▶ **Passage to read**:
☆ ☆ ☆ ☆ ☆ ☆ ☆
Search code examples
pythonpandasdataframetransformationunpivot

How to transform survey pandas dataframe into a different format usable with BI tools in Python?


I need to convert survey results into something that is usable in a BI tool like Tableau.

The survey is in the format of the following dataframe

df = pd.DataFrame({'Respondent': ['Sally', 'Tony', 'Fred'],
               'What project did you work on with - Chris?': ['Project A','Project B', np.nan], 
               'What score would you give - Chris': [9,7,np.nan], 
               'Any other feedback for - Chris': ['Random Comment','Okay performance',np.nan],
               'What project did you work on with - Matt?': [np.nan,'Project C', 'Project X'], 
               'What score would you give - Matt': [np.nan,9,8], 
               'Any other feedback for - Matt': [np.nan, 'Great to work with Matt', 'Work was just okay'],
               'What project did you work on with - Luke?': ['Project B','Project D', 'Project Y'], 
               'What score would you give - Luke': [10,8,7], 
               'Any other feedback for - Luke': ['Work was excellent', 'Was a bit technical', 'Another Random Comment'],
              })
☆ ☆ ☆ ☆ ☆ ☆ ☆
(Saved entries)
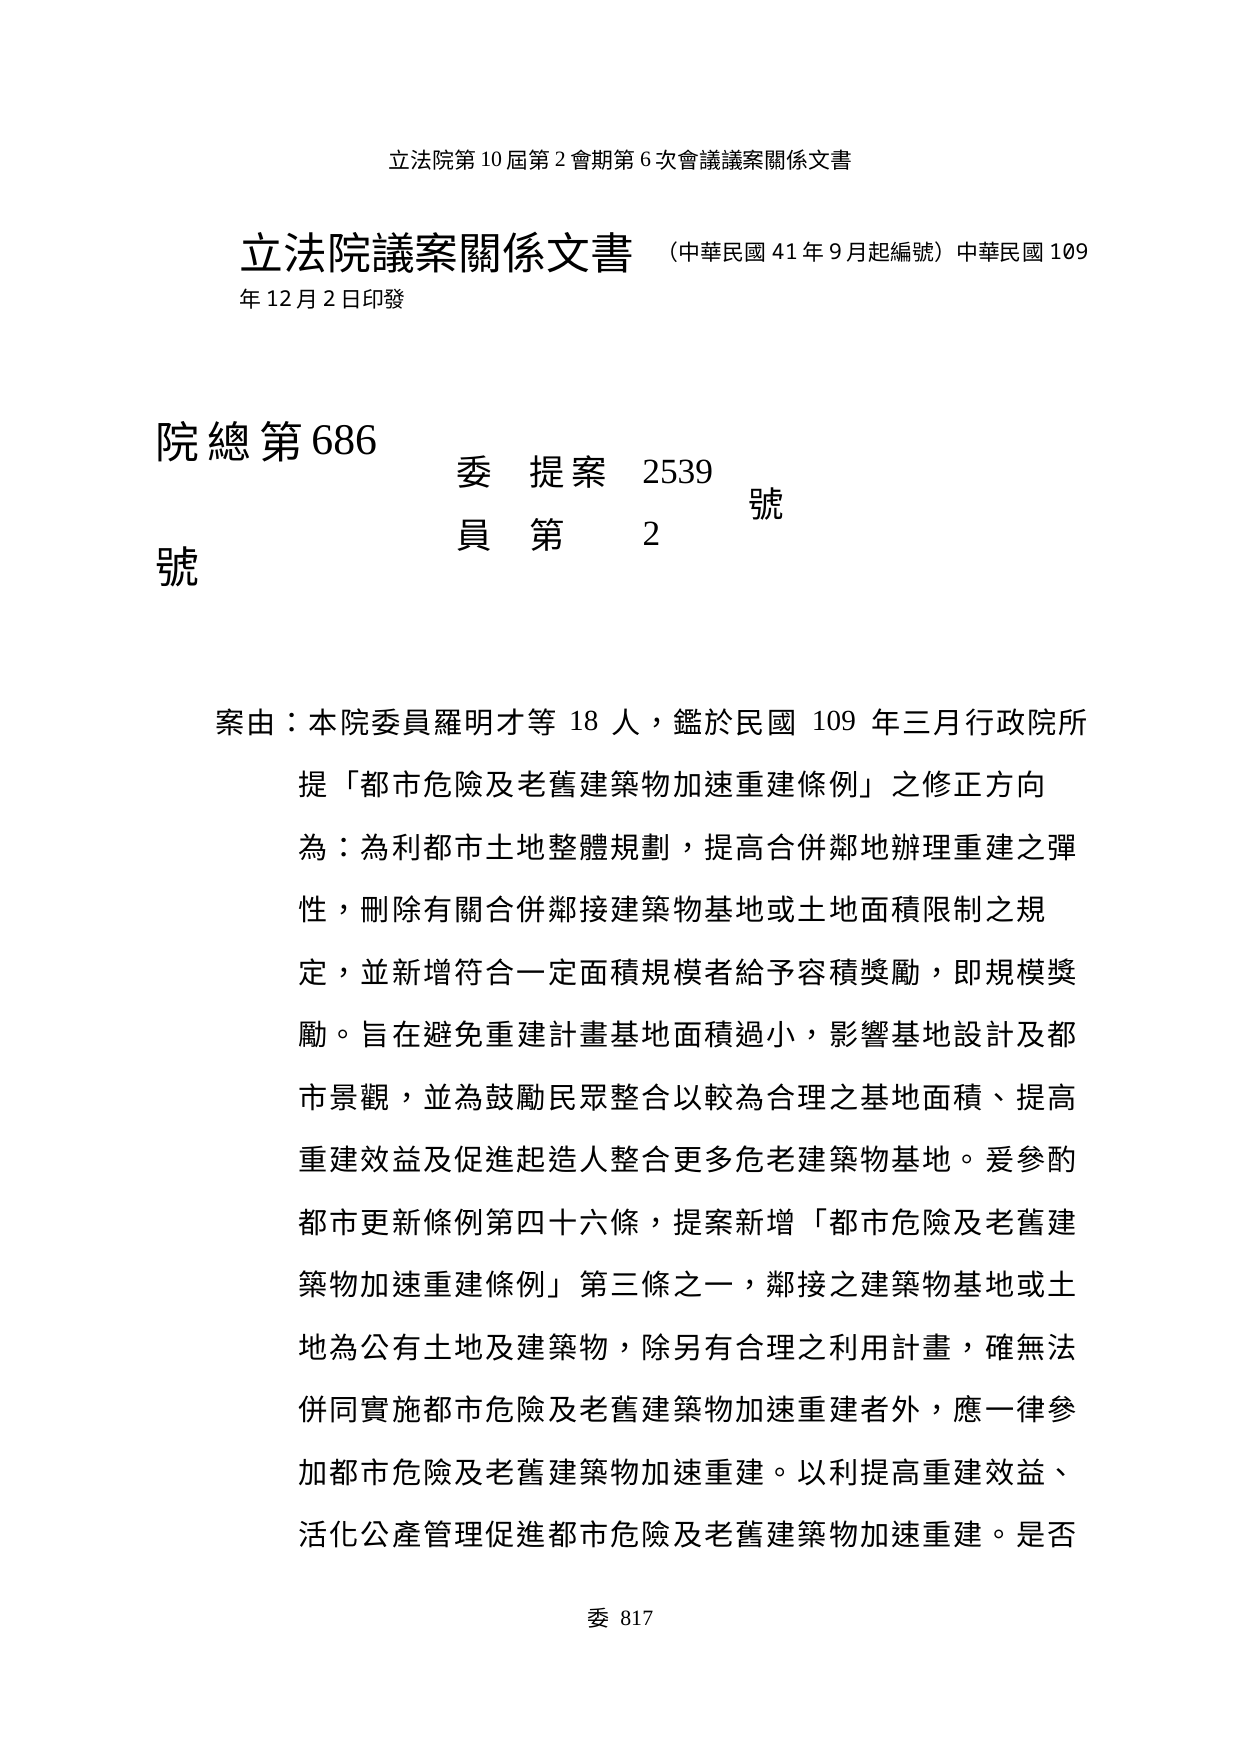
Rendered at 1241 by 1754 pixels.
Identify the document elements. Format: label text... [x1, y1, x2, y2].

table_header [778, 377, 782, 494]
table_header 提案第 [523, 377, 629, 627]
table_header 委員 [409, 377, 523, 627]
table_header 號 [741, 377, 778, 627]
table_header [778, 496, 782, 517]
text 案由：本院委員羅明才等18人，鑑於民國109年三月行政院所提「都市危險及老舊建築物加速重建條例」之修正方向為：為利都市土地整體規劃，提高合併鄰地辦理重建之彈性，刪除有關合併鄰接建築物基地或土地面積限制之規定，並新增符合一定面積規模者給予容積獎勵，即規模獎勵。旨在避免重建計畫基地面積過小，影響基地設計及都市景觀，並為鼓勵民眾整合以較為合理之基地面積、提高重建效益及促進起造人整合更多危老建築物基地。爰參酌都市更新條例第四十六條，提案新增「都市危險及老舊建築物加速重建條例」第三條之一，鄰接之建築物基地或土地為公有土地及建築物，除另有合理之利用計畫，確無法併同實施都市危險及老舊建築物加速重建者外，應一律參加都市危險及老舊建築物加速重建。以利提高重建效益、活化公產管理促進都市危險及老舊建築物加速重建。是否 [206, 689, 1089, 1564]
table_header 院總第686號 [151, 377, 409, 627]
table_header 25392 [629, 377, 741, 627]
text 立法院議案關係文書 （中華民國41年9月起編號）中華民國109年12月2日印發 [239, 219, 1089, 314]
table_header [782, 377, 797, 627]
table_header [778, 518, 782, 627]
☆ ☆ ☆ ☆ ☆ ☆ ☆
▶ **Problems**:
(1) Summarize the survey dataframe question in two sentences.
(2) Based on the survey dataframe question, explain in one or two sentences why the survey results have to be transformed.
(3) In the survey dataframe question, what score did Sally give Luke?

▶ **Expected results**:
(1) The poster needs to convert survey results into something usable in a BI tool such as Tableau. The survey is a pandas dataframe with a row for each respondent (Sally, Tony, Fred) and, for each of Chris, Matt and Luke, columns for the project worked on, a score and any other feedback.

(2) The results must be converted into a form that a BI tool like Tableau can use.

(3) 10